RCSB PDB Help
Search and Browse > Advanced Search
Chemical Similarity Search
Introduction
The Chemical Similarity search allows you to find small molecules in the PDB archive that are similar to your query. These molecules are defined in the
Chemical Component Dictionary (CCD) and the
Biologically Interesting Molecule Reference Dictionary (BIRD). You can search using properties such as molecular formula or chemical descriptors.

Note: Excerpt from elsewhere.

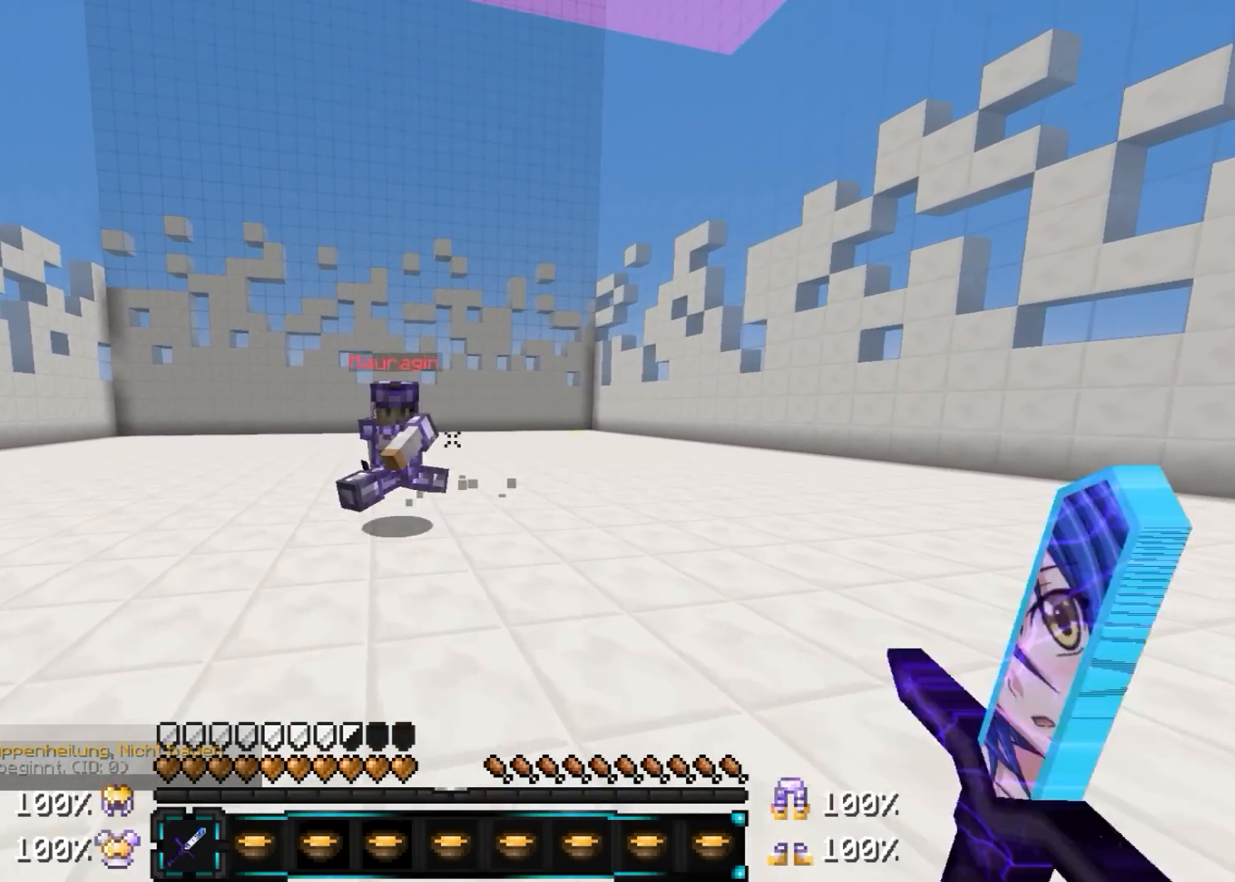
{"keys": ["s", "w"], "mouse": ["left"], "events": [[17, "mouse_left", "up"], [67, "mouse_left", "down"], [167, "mouse_left", "up"], [233, "mouse_left", "down"], [283, "mouse_left", "up"], [383, "mouse_left", "down"], [433, "a", "up"], [433, "mouse_left", "up"], [433, "s", "down"], [483, "mouse_left", "down"]]}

You can use this search to find chemical components (for example, drugs, inhibitors, modified residues, or building blocks such as amino acids and nucleotides) that:
- are similar to the query formula or descriptor (e.g., differing by one or two atoms or functional groups),
- contain the query formula or descriptor as a substructure within a larger molecule, or
- exactly or very closely match the query formula or descriptor.
Documentation
You can access the Chemical Similarity search from the Chemical Search interface. This is the default form for chemical searches. In addition to defining similarity criteria, you can refine your query with text-based filters using metadata associated with small molecules by clicking the Chemical Attributes button.
How to Provide a Query
There are several ways to define a chemical query in the Chemical Similarity search.
Chemical Structure
You can enter either a SMILES or an InChI descriptor to define your chemical structure query
- SMILES (Simplified Molecular Input Line Entry Specification) are chemical notations that allow representation of chemical structures in a way that can be used by the computer. Beyond chemical element symbols, SMILES include a linear notation of molecular structure, including information about bond orders, ring structures, and stereochemistry. Note that SMILES generated by different software may be slightly different.

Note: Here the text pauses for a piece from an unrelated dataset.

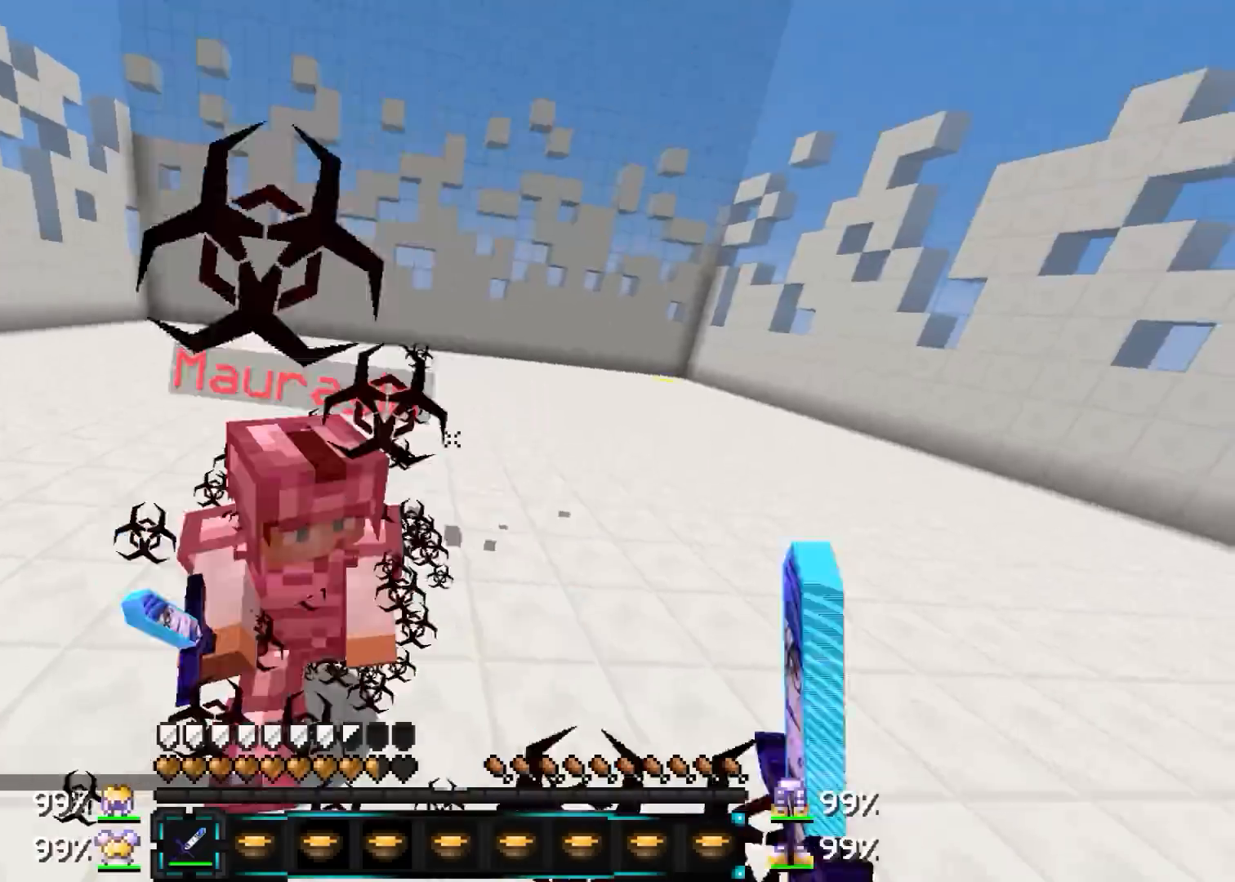
{"keys": ["a", "w"], "mouse": [], "events": [[83, "d", "down"], [83, "mouse_left", "up"], [83, "s", "up"], [383, "a", "down"], [383, "d", "up"]]}
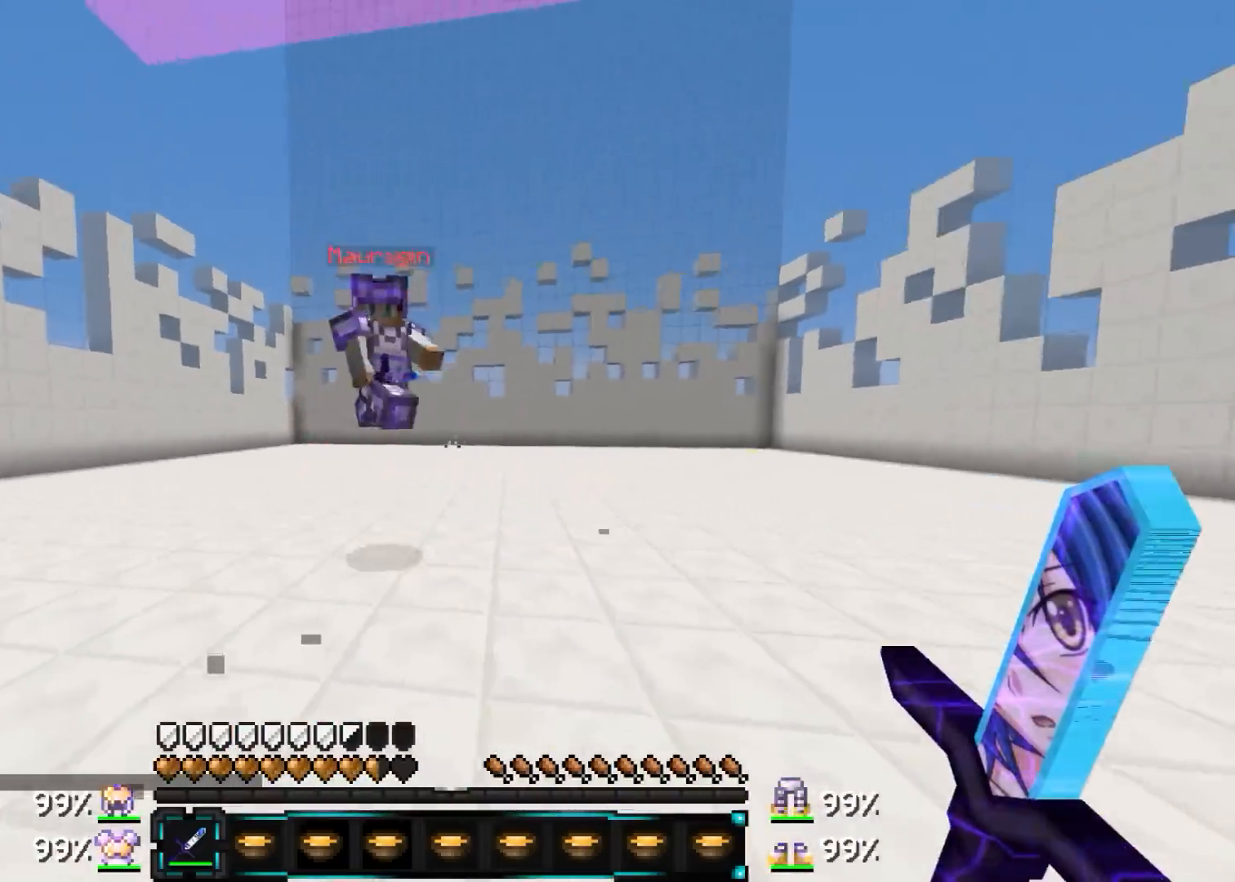
{"keys": ["a", "w"], "mouse": ["left"], "events": [[83, "mouse_left", "down"], [167, "mouse_left", "up"], [217, "mouse_left", "down"], [267, "mouse_left", "up"], [367, "mouse_left", "down"], [417, "mouse_left", "up"], [467, "mouse_left", "down"]]}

- InChI (International Chemical Identifier) is a standard textual identifier, developed by IUPAC (International Union of Pure and Applied Chemistry) and NIST (National Institute of Standards and Technology), to represent the chemical structure of molecules. This descriptor stores layers of information about the molecules atoms, bond connectivity, stereochemistry, charge etc.
Note: For the same chemical structure, results may differ depending on whether you use SMILES or InChI as the search input.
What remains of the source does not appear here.